--- Problem details ---
Please put the items below into a two-column CSV with the columns "text" and "answer", one row per item, starting with the line that contains "Look at the watch" and going on through the line that contains "It says 5h23". Put each field in quotation marks, turn line breaks into spaces, and leave the pictures out.

--- Records for this exercise ---
★ ★ ★
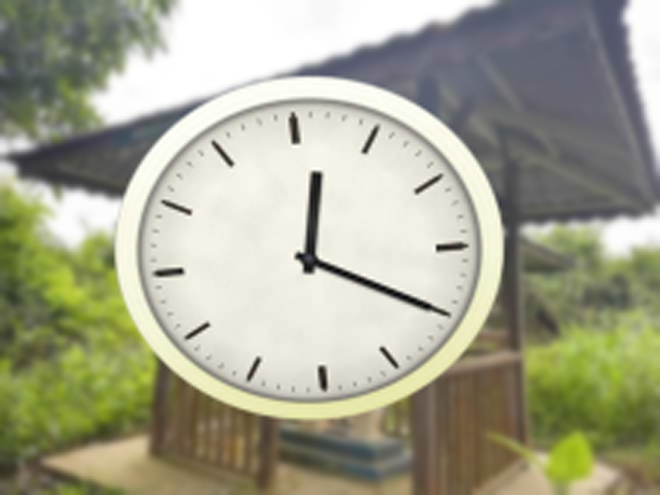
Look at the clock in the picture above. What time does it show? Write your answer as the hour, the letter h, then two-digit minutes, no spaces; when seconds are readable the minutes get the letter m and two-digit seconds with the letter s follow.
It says 12h20
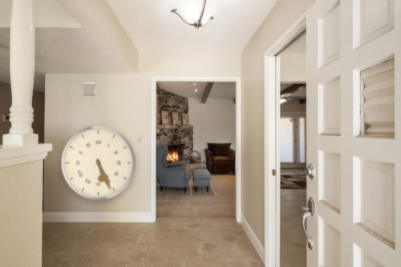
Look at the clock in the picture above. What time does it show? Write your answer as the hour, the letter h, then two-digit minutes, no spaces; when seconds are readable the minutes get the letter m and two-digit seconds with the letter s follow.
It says 5h26
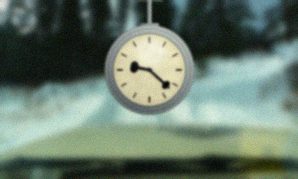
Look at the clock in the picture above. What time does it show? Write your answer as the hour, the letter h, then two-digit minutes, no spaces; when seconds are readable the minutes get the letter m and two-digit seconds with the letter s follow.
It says 9h22
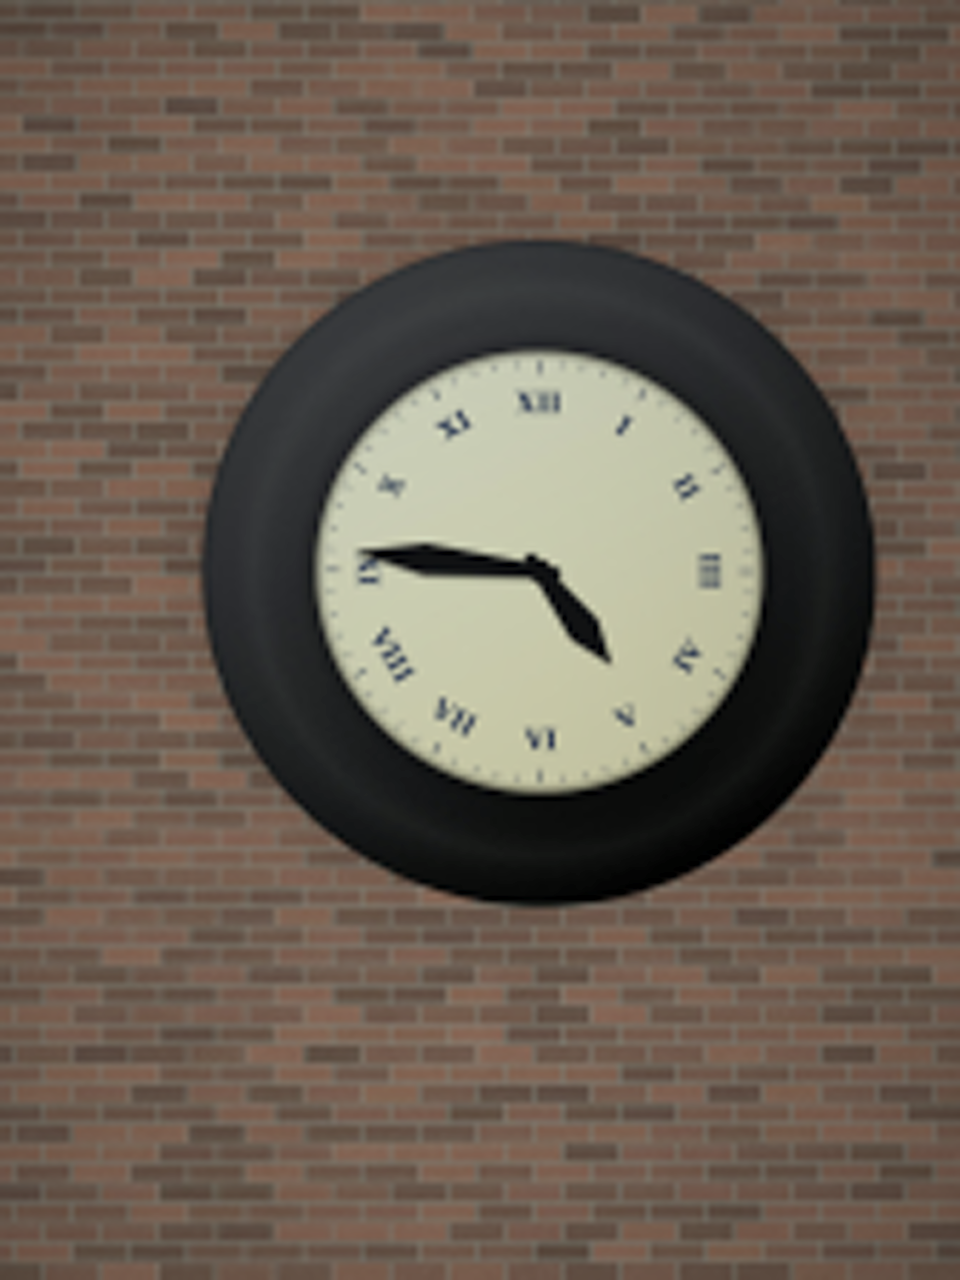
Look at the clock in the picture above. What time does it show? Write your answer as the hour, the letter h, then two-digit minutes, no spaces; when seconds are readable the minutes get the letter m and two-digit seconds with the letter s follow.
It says 4h46
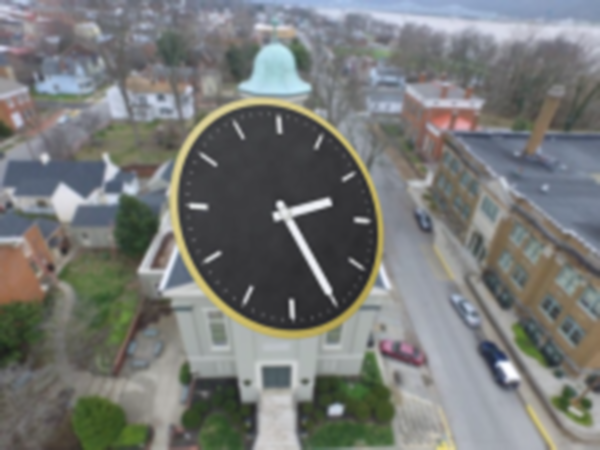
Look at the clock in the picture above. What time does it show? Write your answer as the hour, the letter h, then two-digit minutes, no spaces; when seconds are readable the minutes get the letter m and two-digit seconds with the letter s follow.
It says 2h25
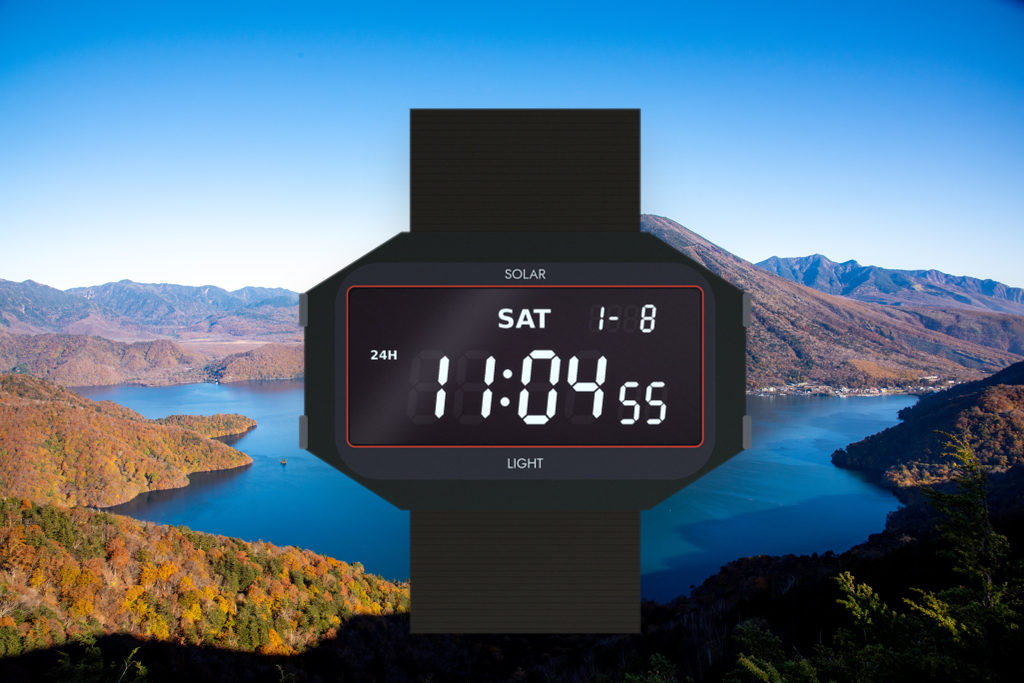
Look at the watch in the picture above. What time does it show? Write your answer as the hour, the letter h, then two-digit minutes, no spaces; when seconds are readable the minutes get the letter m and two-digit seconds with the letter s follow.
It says 11h04m55s
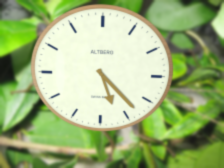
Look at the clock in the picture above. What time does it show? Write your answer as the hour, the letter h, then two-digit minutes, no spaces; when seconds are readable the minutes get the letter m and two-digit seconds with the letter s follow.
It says 5h23
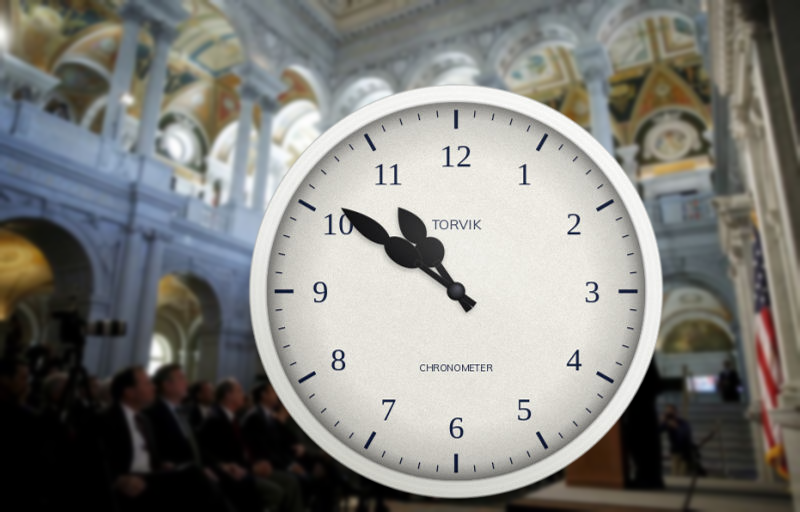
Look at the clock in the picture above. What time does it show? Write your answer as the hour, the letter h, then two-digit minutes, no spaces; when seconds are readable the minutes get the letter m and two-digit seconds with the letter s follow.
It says 10h51
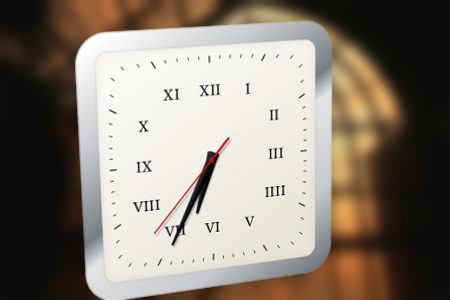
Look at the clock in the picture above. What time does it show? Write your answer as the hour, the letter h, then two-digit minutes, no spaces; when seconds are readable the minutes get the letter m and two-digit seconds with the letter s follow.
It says 6h34m37s
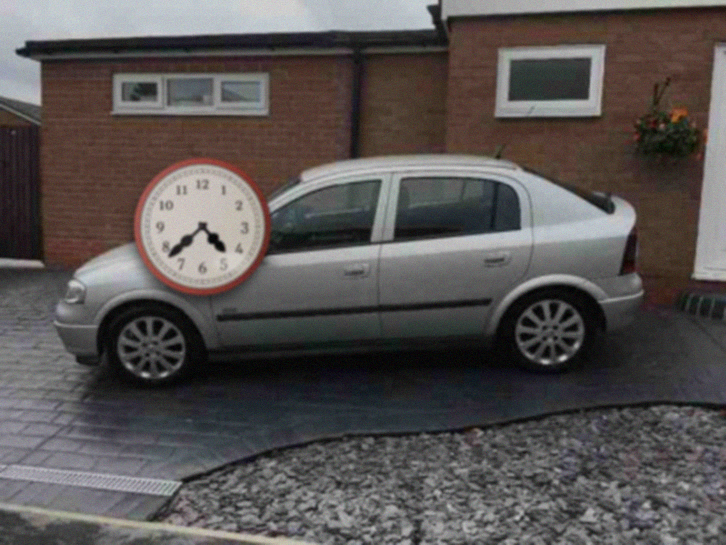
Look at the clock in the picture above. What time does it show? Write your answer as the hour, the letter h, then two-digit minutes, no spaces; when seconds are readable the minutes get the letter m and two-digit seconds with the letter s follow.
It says 4h38
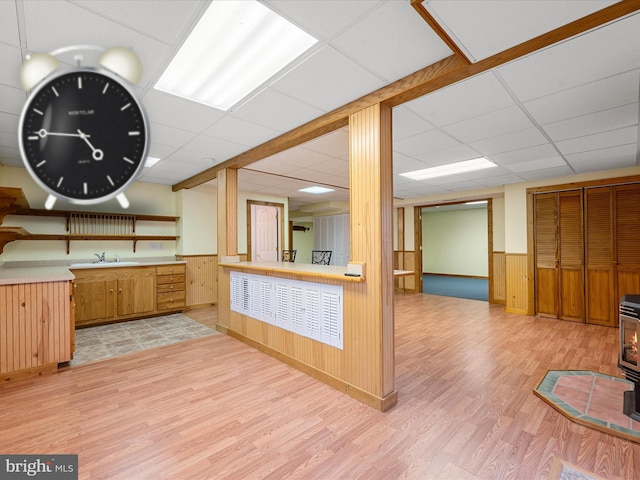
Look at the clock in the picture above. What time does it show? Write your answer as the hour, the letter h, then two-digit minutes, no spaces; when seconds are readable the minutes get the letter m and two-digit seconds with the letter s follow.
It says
★ ★ ★
--- Task response ---
text,answer
"Look at the watch in the picture above. What time does it show? Write your answer as the hour, the letter h, then two-digit minutes, no spaces; when seconds are readable the minutes get the letter m and two-digit seconds with the letter s follow. It says","11h04m55s"
"Look at the clock in the picture above. What time does it show? Write your answer as the hour, the letter h, then two-digit minutes, no spaces; when seconds are readable the minutes get the letter m and two-digit seconds with the letter s follow. It says","5h23"